Powerful batch conformal prediction for classification

In a supervised classification split conformal/inductive framework with $K$ classes, a calibration sample of $n$ labeled examples is observed for inference on the label of a new unlabeled example. In this work, we explore the case where a "batch" of $m$ independent such unlabeled examples is given, and a multivariate prediction set with $1-\alpha$ coverage should be provided for this batch. Hence, the batch prediction set takes the form of a collection of label vectors of size $m$, while the calibration sample only contains univariate labels. Using the Bonferroni correction consists in concatenating the individual prediction sets at level $1-\alpha/m$ (Vovk 2013). We propose a uniformly more powerful solution, based on specific combinations of conformal $p$-values that exploit the Simes inequality (Simes 1986). Intuitively, the pooled evidence of fairly "easy" examples of the batch can help provide narrower batch prediction sets.

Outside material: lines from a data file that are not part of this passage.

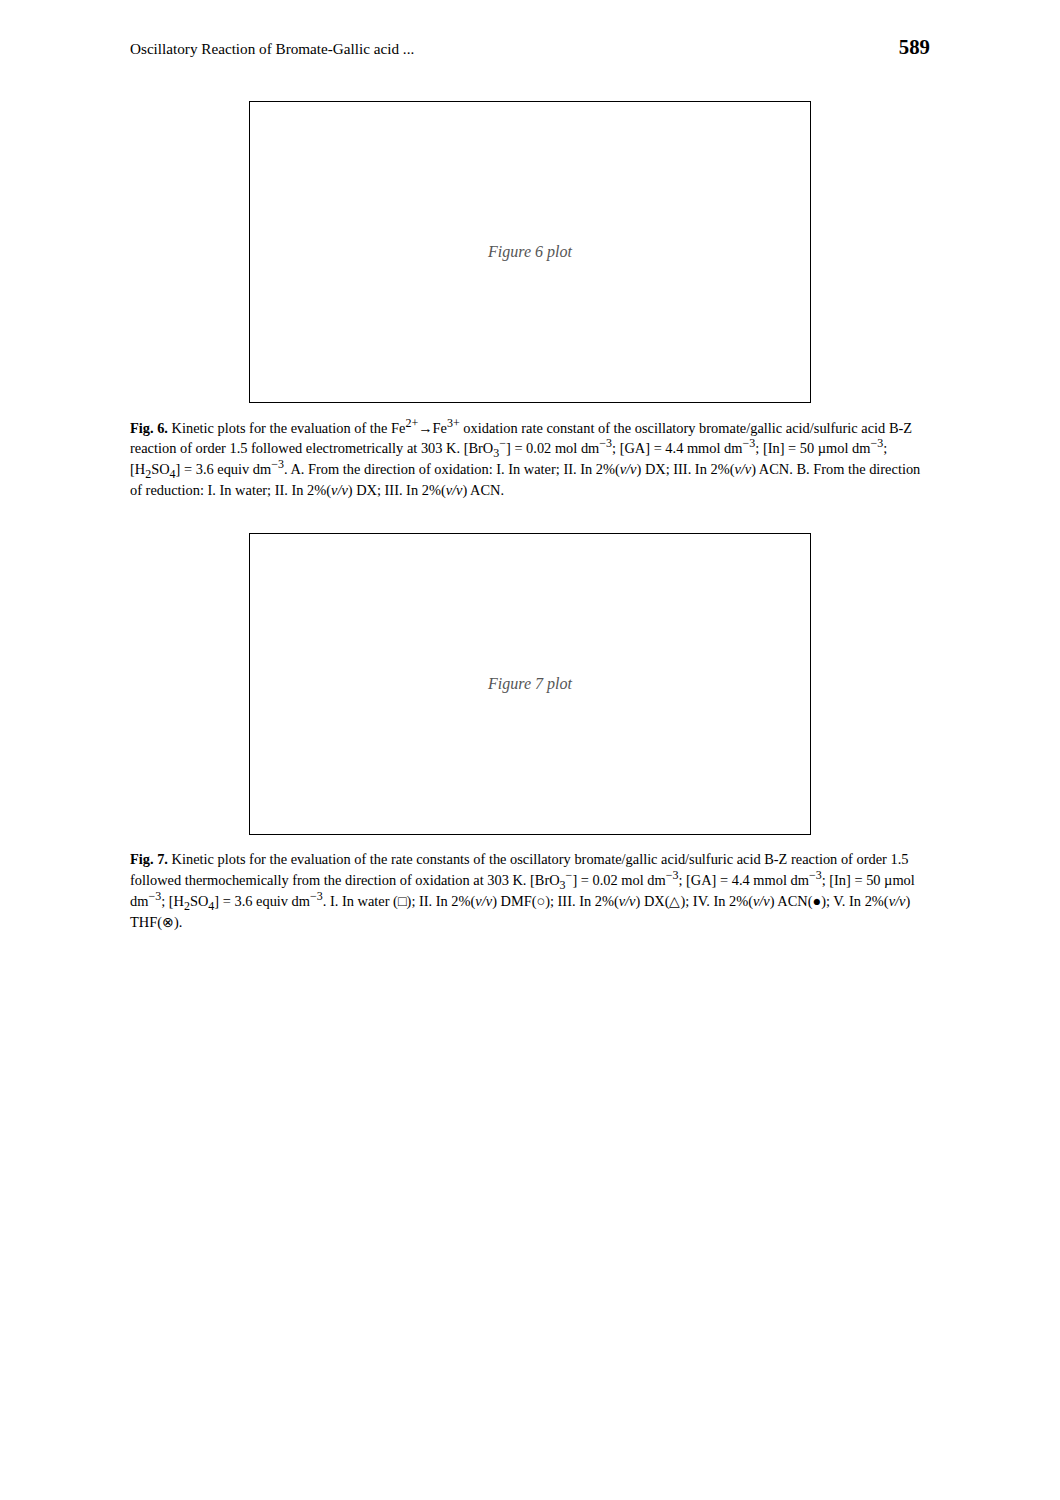Oscillatory Reaction of Bromate-Gallic acid ... 589
Figure 6 plot
Fig. 6. Kinetic plots for the evaluation of the Fe2+→Fe3+ oxidation rate constant of the oscillatory bromate/gallic acid/sulfuric acid B-Z reaction of order 1.5 followed electrometrically at 303 K. [BrO3−] = 0.02 mol dm−3; [GA] = 4.4 mmol dm−3; [In] = 50 µmol dm−3; [H2SO4] = 3.6 equiv dm−3. A. From the direction of oxidation: I. In water; II. In 2%(v/v) DX; III. In 2%(v/v) ACN. B. From the direction of reduction: I. In water; II. In 2%(v/v) DX; III. In 2%(v/v) ACN.
Figure 7 plot
Fig. 7. Kinetic plots for the evaluation of the rate constants of the oscillatory bromate/gallic acid/sulfuric acid B-Z reaction of order 1.5 followed thermochemically from the direction of oxidation at 303 K. [BrO3−] = 0.02 mol dm−3; [GA] = 4.4 mmol dm−3; [In] = 50 µmol dm−3; [H2SO4] = 3.6 equiv dm−3. I. In water (□); II. In 2%(v/v) DMF(○); III. In 2%(v/v) DX(△); IV. In 2%(v/v) ACN(●); V. In 2%(v/v) THF(⊗).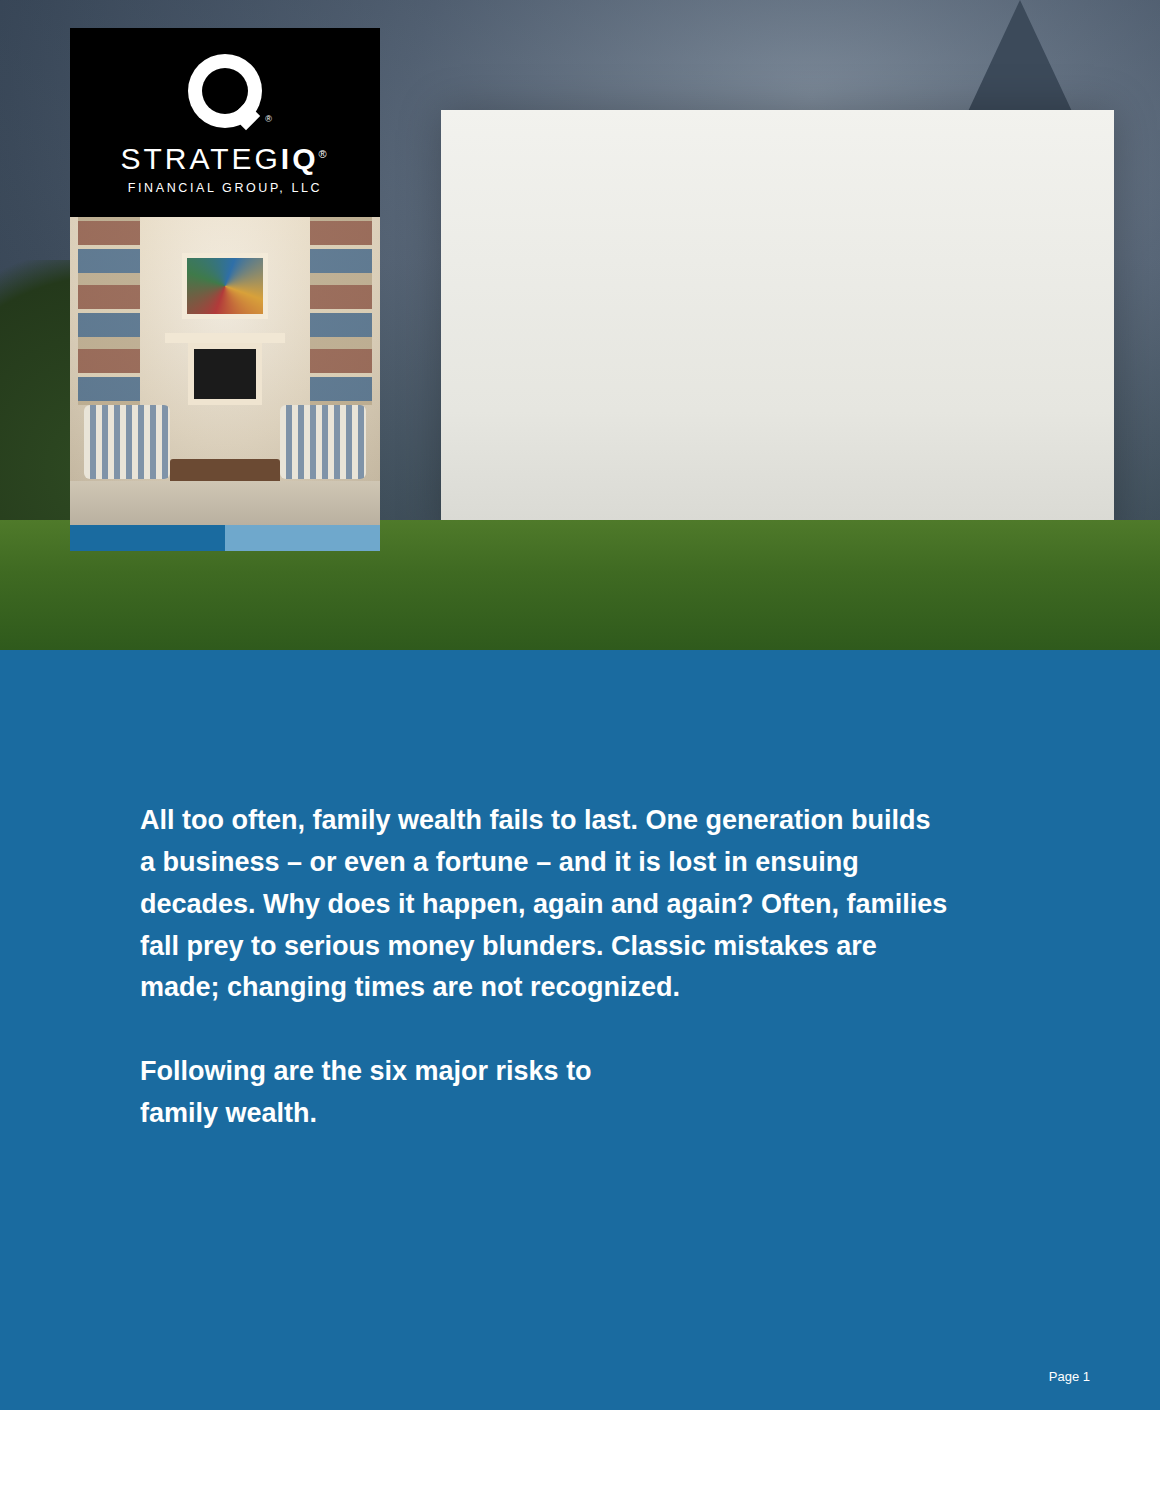®
STRATEGIQ®
FINANCIAL GROUP, LLC
All too often, family wealth fails to last. One generation builds a business – or even a fortune – and it is lost in ensuing decades. Why does it happen, again and again? Often, families fall prey to serious money blunders. Classic mistakes are made; changing times are not recognized.
Following are the six major risks to
family wealth.
Page 1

We also introduced adaptive versions of the novel procedure that are particularly effective when the batch prediction set is expected to be large. The theoretical guarantees are provided when all examples are iid, as well as more generally when iid is assumed only conditionally within each class. In particular, our results are also valid under a label distribution shift since the distribution of the labels need not be the same in the calibration sample and in the new `batch'. The usefulness of the method is illustrated on synthetic and real data examples.